Thursday, October 10, 2013

What I'm reading - The Revenge of Geography



The Revenge of Geography


By Robert Kaplan

Robert Kaplan is a realist. This book is about the physical facts of the world we live on and what those facts mean for cultures and nations. Take for example, the two oceans that insulate the isolationist United States from any credible threats and compare this with the non-existence of any mountains or other barriers around Russia that make its’ land easy to invade and the Russians perennially insecure.

Just as a child growing up is influenced in his development by local immediate factors like the composition of his family and his neighborhood; cultures exist in the context of their interaction with the geographical surroundings and their cultural neighbors.

America is the product of its European and specifically British ‘parents’. With coastlines on two oceans and abundant natural harbors on both coasts, America could hardly have done otherwise than become a sea power. Given our abundance of resources to export, it simply was in our national interest to be focused on maritime trade and the protection of the same.

Contrast this with Russia, which is not a sea power and can hardly become one, no matter how much it wishes to do so. Russia is almost completely cut off from the sea lanes by ice to the north and the expanse of South Asian nations in the other direction. Even Vladivostok, which does sit on the Pacific coast, is not as useful as it may seem as it sits thousands of miles away from 90% of Russia’s population. Distance matters as much as elevation and climate.

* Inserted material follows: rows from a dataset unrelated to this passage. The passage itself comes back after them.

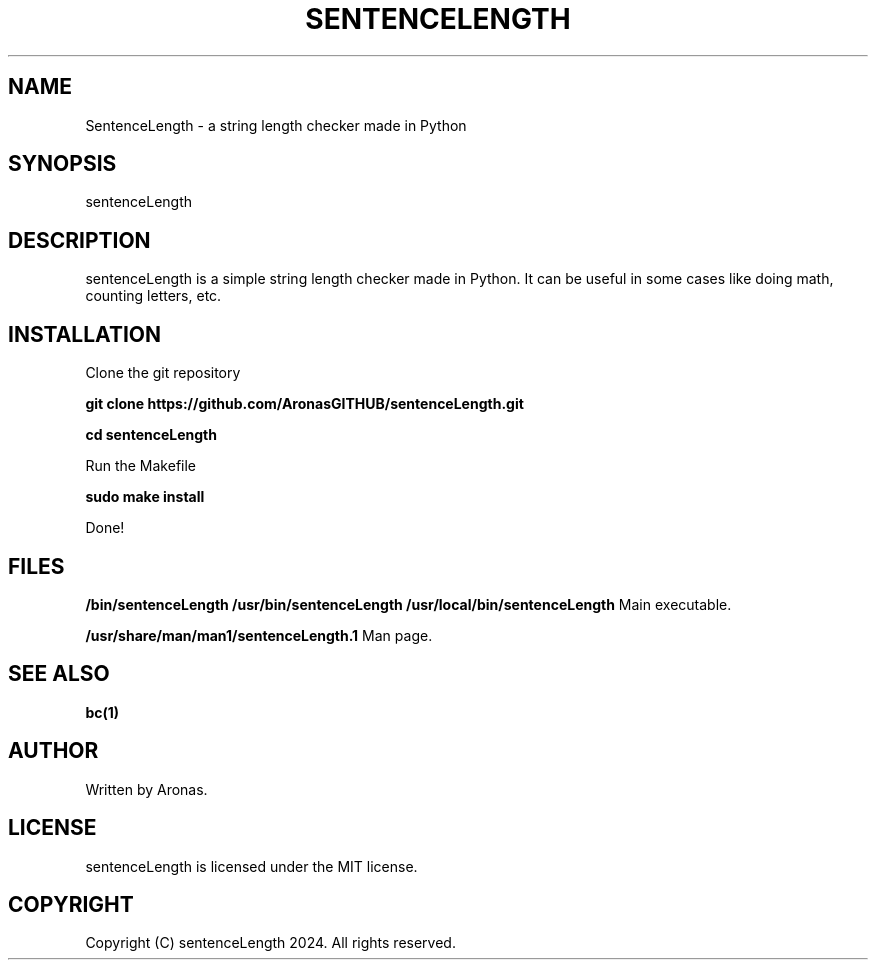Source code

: .TH SENTENCELENGTH 1 "December 2024" "v1" "User Commands"

.SH NAME
SentenceLength - a string length checker made in Python

.SH SYNOPSIS
sentenceLength

.SH DESCRIPTION
sentenceLength is a simple string length checker made in Python. It can be useful in some cases like doing math, counting letters, etc.

.SH INSTALLATION
Clone the git repository

.B git clone https://github.com/AronasGITHUB/sentenceLength.git

.B cd sentenceLength

Run the Makefile

.B sudo make install

Done!

.SH FILES

.B /bin/sentenceLength /usr/bin/sentenceLength /usr/local/bin/sentenceLength
Main executable.

.B /usr/share/man/man1/sentenceLength.1
Man page.

.SH SEE ALSO

.B bc(1)

.SH AUTHOR

Written by Aronas.

.SH LICENSE

sentenceLength is licensed under the MIT license.

.SH COPYRIGHT

Copyright (C) sentenceLength 2024. All rights reserved.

Difficult climates like the Russian steppes, Kaplan says, lead to more centralized authority – because that is what works for the survival of the nation. Humans have an appetite for power, but their environment shapes how easy or difficult it is to acquire it.

Kaplan applies these kinds of lessons from geography to all the world’s inhabited regions, looking for the physical factors that have shaped and continue to shape the life of the peoples & nations. For example, the Asiatic steppes produced nomadic horse clans because nothing else made sense there – the solitary homestead of the American Midwest could not have survived the poor soil and lack of navigable rivers.

However, Kaplan is not a determinist; geography is not fate. Persons and nations can choose how they will respond to the world, but they will be influenced by geography whether they realize it or not. What your piece of the globe looks like tells us something important about you and the savvy observer will not let the modern talk of ‘One World’ obscure the enduring realities of geography.